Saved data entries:
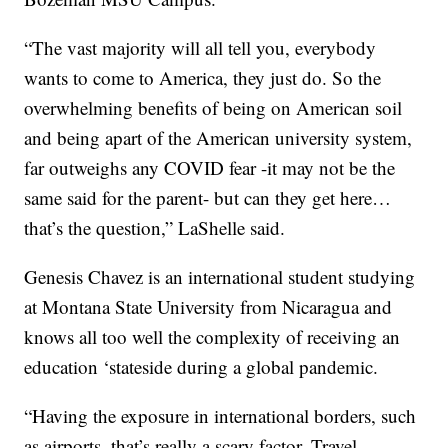
“The vast majority will all tell you, everybody
wants to come to America, they just do. So the
overwhelming benefits of being on American soil
and being apart of the American university system,
far outweighs any COVID fear -it may not be the
same said for the parent- but can they get here…
that’s the question,” LaShelle said.
Genesis Chavez is an international student studying
at Montana State University from Nicaragua and
knows all too well the complexity of receiving an
education ‘stateside during a global pandemic.
“Having the exposure in international borders, such
as airports, that’s really a scary factor. Travel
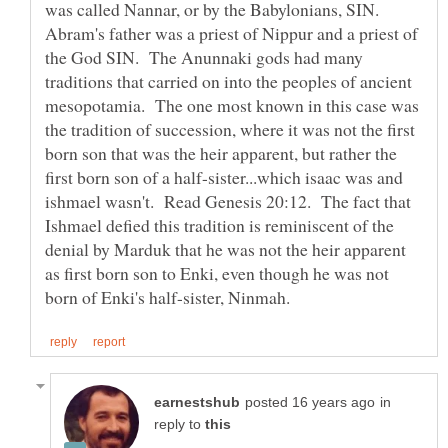
was called Nannar, or by the Babylonians, SIN.
Abram's father was a priest of Nippur and a priest of
the God SIN. The Anunnaki gods had many
traditions that carried on into the peoples of ancient
mesopotamia. The one most known in this case was
the tradition of succession, where it was not the first
born son that was the heir apparent, but rather the
first born son of a half-sister...which isaac was and
ishmael wasn't. Read Genesis 20:12. The fact that
Ishmael defied this tradition is reminiscent of the
denial by Marduk that he was not the heir apparent
as first born son to Enki, even though he was not
in
reply to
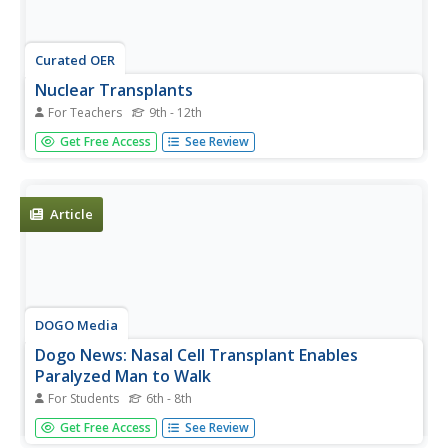
Curated OER
Nuclear Transplants
For Teachers
9th - 12th
Students model the removal of a cell nucleus and the
Get Free Access
See Review
insertion of an alternate control center. They define some
of the challenges faced in this type of transplant
procedure. Students discuss cloning.
Article
DOGO Media
Dogo News: Nasal Cell Transplant Enables
Paralyzed Man to Walk
For Students
6th - 8th
Read about the incredible surgery that through the
Get Free Access
See Review
transplant of nasal cells has resulted in a paralyzed man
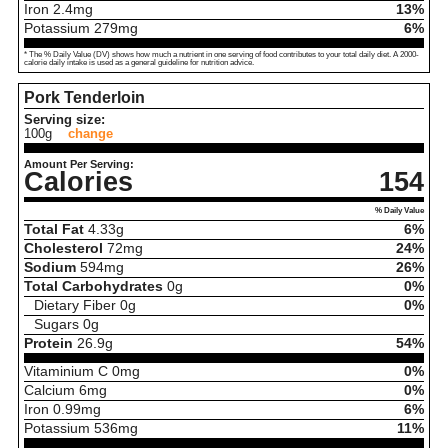
Iron
2.4
mg
13%
Potassium
279
mg
6%
* The % Daily Value (DV) shows how much a nutrient in one serving of food contributes to your total daily diet. A 2000-
calorie daily intake is used as a general guideline for nutrition advice.
Pork Tenderloin
Serving size:
100g
change
Amount Per Serving:
Calories
154
% Daily Value
Total Fat
4.33
g
6%
Cholesterol
72
mg
24%
Sodium
594
mg
26%
Total Carbohydrates
0
g
0%
Dietary Fiber
0
g
0%
Sugars
0
g
Protein
26.9
g
54%
Vitaminium C
0
mg
0%
Calcium
6
mg
0%
Iron
0.99
mg
6%
Potassium
536
mg
11%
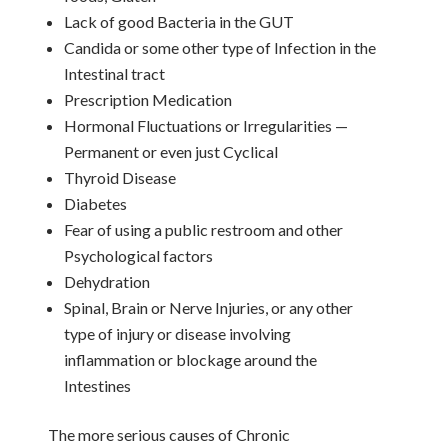
Lack of good Bacteria in the GUT
Candida or some other type of Infection in the
Intestinal tract
Prescription Medication
Hormonal Fluctuations or Irregularities —
Permanent or even just Cyclical
Thyroid Disease
Diabetes
Fear of using a public restroom and other
Psychological factors
Dehydration
Spinal, Brain or Nerve Injuries, or any other
type of injury or disease involving
inflammation or blockage around the
Intestines
The more serious causes of Chronic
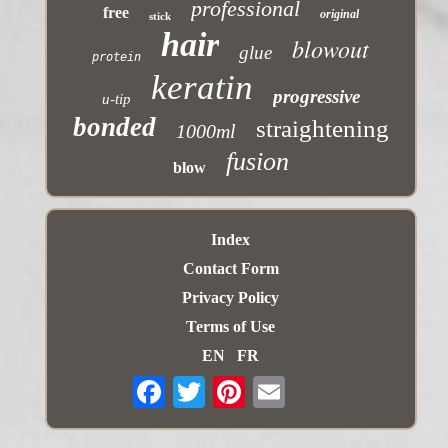
professional
free
original
stick
hair
blowout
glue
protein
keratin
progressive
u-tip
bonded
straightening
1000ml
fusion
blow
Index
Contact Form
Privacy Policy
Terms of Use
EN
FR
Email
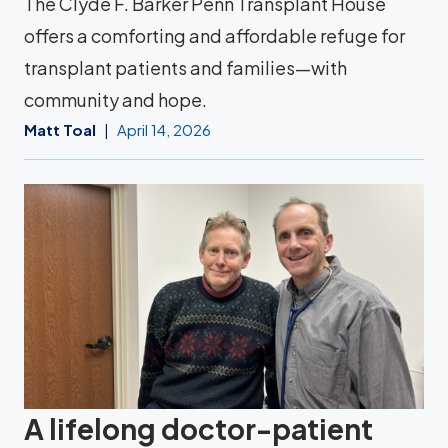
The Clyde F. Barker Penn Transplant House
offers a comforting and affordable refuge for
transplant patients and families—with
community and hope.
Matt Toal
April 14, 2026
A lifelong doctor-patient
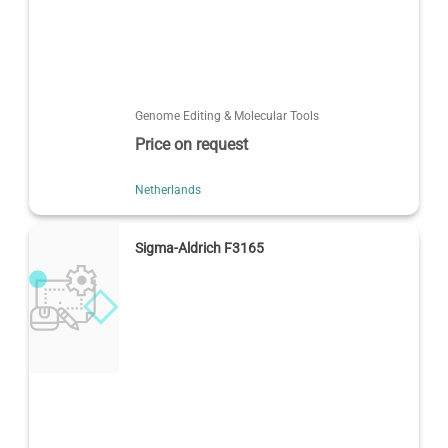
Genome Editing & Molecular Tools
Price on request
Netherlands
Sigma-Aldrich F3165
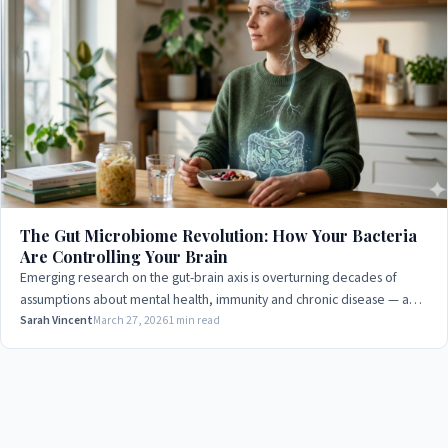
The Gut Microbiome Revolution: How Your Bacteria
Are Controlling Your Brain
Emerging research on the gut-brain axis is overturning decades of
assumptions about mental health, immunity and chronic disease — and
the implications are profound.
Sarah Vincent
March 27, 2026
1 min read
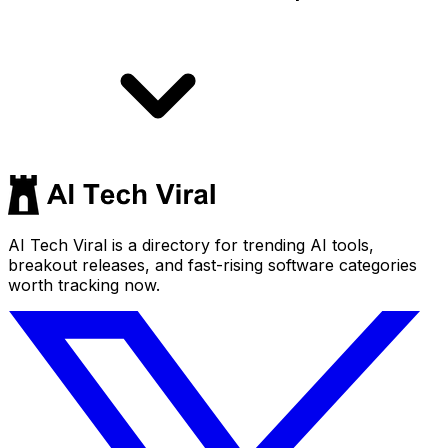
AI Tech Viral is a directory for trending AI tools,
breakout releases, and fast-rising software categories
worth tracking now.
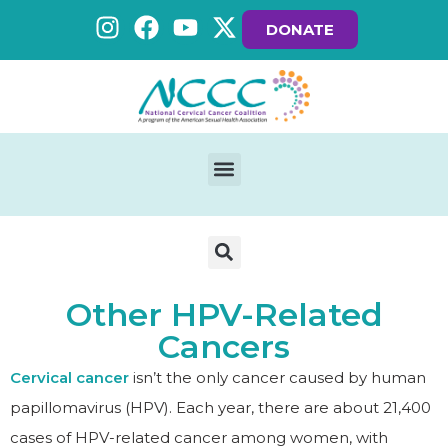
DONATE
Other HPV-Related
Cancers
Cervical cancer
isn’t the only cancer caused by human
papillomavirus (HPV). Each year, there are about 21,400
cases of HPV-related cancer among women, with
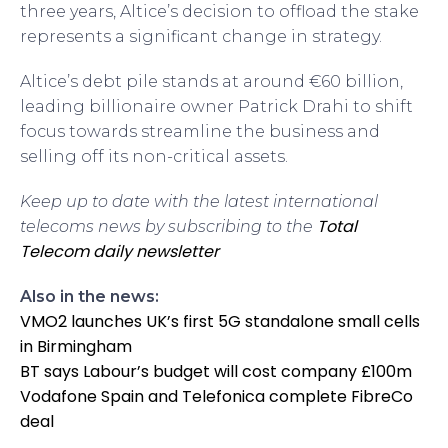
three years, Altice’s decision to offload the stake
represents a significant change in strategy.
Altice’s debt pile stands at around €60 billion,
leading billionaire owner Patrick Drahi to shift
focus towards streamline the business and
selling off its non-critical assets.
Keep up to date with the latest international
Total
telecoms news by subscribing to the
Telecom daily newsletter
Also in the news:
VMO2 launches UK’s first 5G standalone small cells
in Birmingham
BT says Labour’s budget will cost company £100m
Vodafone Spain and Telefonica complete FibreCo
deal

§ ABOUT THIS EXERCISE
Only lines of the data holding the word "said" go in the answer. Please copy each of them.

§ YOUR RESPONSE
same said for the parent- but can they get here…
that’s the question,” LaShelle said.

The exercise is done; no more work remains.